◆ Written task ◆
Render every line of the records below as a numbered list, leaving out any blank lines.

Saved entries
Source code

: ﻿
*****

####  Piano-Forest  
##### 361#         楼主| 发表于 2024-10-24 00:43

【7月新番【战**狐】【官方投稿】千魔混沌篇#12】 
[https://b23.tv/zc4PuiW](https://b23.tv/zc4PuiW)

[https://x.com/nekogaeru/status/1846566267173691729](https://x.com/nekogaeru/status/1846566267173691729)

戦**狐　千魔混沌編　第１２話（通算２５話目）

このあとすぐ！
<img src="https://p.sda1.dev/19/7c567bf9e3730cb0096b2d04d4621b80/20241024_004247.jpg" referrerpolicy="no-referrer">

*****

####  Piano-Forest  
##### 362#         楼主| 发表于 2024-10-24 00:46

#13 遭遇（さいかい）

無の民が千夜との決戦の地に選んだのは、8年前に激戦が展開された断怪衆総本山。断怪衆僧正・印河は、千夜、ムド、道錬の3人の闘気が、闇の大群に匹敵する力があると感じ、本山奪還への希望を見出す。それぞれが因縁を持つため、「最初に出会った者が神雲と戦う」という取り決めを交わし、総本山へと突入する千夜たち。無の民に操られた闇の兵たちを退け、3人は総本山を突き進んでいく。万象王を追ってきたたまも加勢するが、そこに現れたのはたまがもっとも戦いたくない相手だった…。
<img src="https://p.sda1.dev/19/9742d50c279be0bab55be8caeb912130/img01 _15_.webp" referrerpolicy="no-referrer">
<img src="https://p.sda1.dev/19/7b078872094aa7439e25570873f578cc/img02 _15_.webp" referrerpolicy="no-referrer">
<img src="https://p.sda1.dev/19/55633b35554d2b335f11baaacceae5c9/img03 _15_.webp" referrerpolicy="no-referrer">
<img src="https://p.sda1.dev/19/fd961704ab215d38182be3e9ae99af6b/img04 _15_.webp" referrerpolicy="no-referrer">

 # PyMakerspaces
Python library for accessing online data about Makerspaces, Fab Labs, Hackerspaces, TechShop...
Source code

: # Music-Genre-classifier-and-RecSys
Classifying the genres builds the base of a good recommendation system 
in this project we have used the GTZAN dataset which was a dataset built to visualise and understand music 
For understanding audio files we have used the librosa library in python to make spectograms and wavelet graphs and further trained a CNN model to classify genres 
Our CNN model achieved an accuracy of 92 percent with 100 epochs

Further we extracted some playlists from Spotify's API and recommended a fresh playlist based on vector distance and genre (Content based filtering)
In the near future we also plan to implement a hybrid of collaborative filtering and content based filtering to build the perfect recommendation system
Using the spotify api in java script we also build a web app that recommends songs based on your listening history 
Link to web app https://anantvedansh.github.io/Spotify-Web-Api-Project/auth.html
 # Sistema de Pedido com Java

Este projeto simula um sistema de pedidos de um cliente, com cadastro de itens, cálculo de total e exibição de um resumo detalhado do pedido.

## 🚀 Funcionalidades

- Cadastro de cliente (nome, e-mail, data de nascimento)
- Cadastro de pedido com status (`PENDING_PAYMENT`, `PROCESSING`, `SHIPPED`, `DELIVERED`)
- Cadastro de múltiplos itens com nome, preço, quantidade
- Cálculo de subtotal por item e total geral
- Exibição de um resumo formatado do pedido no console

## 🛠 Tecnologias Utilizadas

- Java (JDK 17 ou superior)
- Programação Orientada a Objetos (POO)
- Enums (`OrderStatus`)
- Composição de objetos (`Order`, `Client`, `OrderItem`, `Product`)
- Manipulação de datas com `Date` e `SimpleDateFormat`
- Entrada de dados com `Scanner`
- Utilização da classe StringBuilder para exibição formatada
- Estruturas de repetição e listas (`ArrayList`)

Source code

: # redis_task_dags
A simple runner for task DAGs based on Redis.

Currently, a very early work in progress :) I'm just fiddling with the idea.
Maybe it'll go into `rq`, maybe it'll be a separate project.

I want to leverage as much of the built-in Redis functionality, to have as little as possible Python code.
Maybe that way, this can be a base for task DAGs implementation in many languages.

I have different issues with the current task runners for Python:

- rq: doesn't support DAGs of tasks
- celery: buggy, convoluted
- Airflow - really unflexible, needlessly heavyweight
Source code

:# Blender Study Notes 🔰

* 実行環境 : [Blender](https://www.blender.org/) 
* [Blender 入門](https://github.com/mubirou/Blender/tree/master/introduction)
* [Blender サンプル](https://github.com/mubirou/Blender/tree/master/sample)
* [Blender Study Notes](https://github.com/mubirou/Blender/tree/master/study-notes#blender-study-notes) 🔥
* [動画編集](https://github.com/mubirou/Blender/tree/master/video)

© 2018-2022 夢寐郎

◆ Answer box ◆
1. Source code
2. : ﻿
3. *****
4. ####  Piano-Forest  
5. ##### 361#         楼主| 发表于 2024-10-24 00:43
6. 【7月新番【战**狐】【官方投稿】千魔混沌篇#12】 
7. [https://b23.tv/zc4PuiW](https://b23.tv/zc4PuiW)
8. [https://x.com/nekogaeru/status/1846566267173691729](https://x.com/nekogaeru/status/1846566267173691729)
9. 戦**狐　千魔混沌編　第１２話（通算２５話目）
10. このあとすぐ！
11. <img src="https://p.sda1.dev/19/7c567bf9e3730cb0096b2d04d4621b80/20241024_004247.jpg" referrerpolicy="no-referrer">
12. *****
13. ####  Piano-Forest  
14. ##### 362#         楼主| 发表于 2024-10-24 00:46
15. #13 遭遇（さいかい）
16. 無の民が千夜との決戦の地に選んだのは、8年前に激戦が展開された断怪衆総本山。断怪衆僧正・印河は、千夜、ムド、道錬の3人の闘気が、闇の大群に匹敵する力があると感じ、本山奪還への希望を見出す。それぞれが因縁を持つため、「最初に出会った者が神雲と戦う」という取り決めを交わし、総本山へと突入する千夜たち。無の民に操られた闇の兵たちを退け、3人は総本山を突き進んでいく。万象王を追ってきたたまも加勢するが、そこに現れたのはたまがもっとも戦いたくない相手だった…。
17. <img src="https://p.sda1.dev/19/9742d50c279be0bab55be8caeb912130/img01 _15_.webp" referrerpolicy="no-referrer">
18. <img src="https://p.sda1.dev/19/7b078872094aa7439e25570873f578cc/img02 _15_.webp" referrerpolicy="no-referrer">
19. <img src="https://p.sda1.dev/19/55633b35554d2b335f11baaacceae5c9/img03 _15_.webp" referrerpolicy="no-referrer">
20. <img src="https://p.sda1.dev/19/fd961704ab215d38182be3e9ae99af6b/img04 _15_.webp" referrerpolicy="no-referrer">
21.  # PyMakerspaces
22. Python library for accessing online data about Makerspaces, Fab Labs, Hackerspaces, TechShop...
23. Source code
24. : # Music-Genre-classifier-and-RecSys
25. Classifying the genres builds the base of a good recommendation system 
26. in this project we have used the GTZAN dataset which was a dataset built to visualise and understand music 
27. For understanding audio files we have used the librosa library in python to make spectograms and wavelet graphs and further trained a CNN model to classify genres 
28. Our CNN model achieved an accuracy of 92 percent with 100 epochs
29. Further we extracted some playlists from Spotify's API and recommended a fresh playlist based on vector distance and genre (Content based filtering)
30. In the near future we also plan to implement a hybrid of collaborative filtering and content based filtering to build the perfect recommendation system
31. Using the spotify api in java script we also build a web app that recommends songs based on your listening history 
32. Link to web app https://anantvedansh.github.io/Spotify-Web-Api-Project/auth.html
33.  # Sistema de Pedido com Java
34. Este projeto simula um sistema de pedidos de um cliente, com cadastro de itens, cálculo de total e exibição de um resumo detalhado do pedido.
35. ## 🚀 Funcionalidades
36. - Cadastro de cliente (nome, e-mail, data de nascimento)
37. - Cadastro de pedido com status (`PENDING_PAYMENT`, `PROCESSING`, `SHIPPED`, `DELIVERED`)
38. - Cadastro de múltiplos itens com nome, preço, quantidade
39. - Cálculo de subtotal por item e total geral
40. - Exibição de um resumo formatado do pedido no console
41. ## 🛠 Tecnologias Utilizadas
42. - Java (JDK 17 ou superior)
43. - Programação Orientada a Objetos (POO)
44. - Enums (`OrderStatus`)
45. - Composição de objetos (`Order`, `Client`, `OrderItem`, `Product`)
46. - Manipulação de datas com `Date` e `SimpleDateFormat`
47. - Entrada de dados com `Scanner`
48. - Utilização da classe StringBuilder para exibição formatada
49. - Estruturas de repetição e listas (`ArrayList`)
50. Source code
51. : # redis_task_dags
52. A simple runner for task DAGs based on Redis.
53. Currently, a very early work in progress :) I'm just fiddling with the idea.
54. Maybe it'll go into `rq`, maybe it'll be a separate project.
55. I want to leverage as much of the built-in Redis functionality, to have as little as possible Python code.
56. Maybe that way, this can be a base for task DAGs implementation in many languages.
57. I have different issues with the current task runners for Python:
58. - rq: doesn't support DAGs of tasks
59. - celery: buggy, convoluted
60. - Airflow - really unflexible, needlessly heavyweight
61. Source code
62. :# Blender Study Notes 🔰
63. * 実行環境 : [Blender](https://www.blender.org/) 
64. * [Blender 入門](https://github.com/mubirou/Blender/tree/master/introduction)
65. * [Blender サンプル](https://github.com/mubirou/Blender/tree/master/sample)
66. * [Blender Study Notes](https://github.com/mubirou/Blender/tree/master/study-notes#blender-study-notes) 🔥
67. * [動画編集](https://github.com/mubirou/Blender/tree/master/video)
68. © 2018-2022 夢寐郎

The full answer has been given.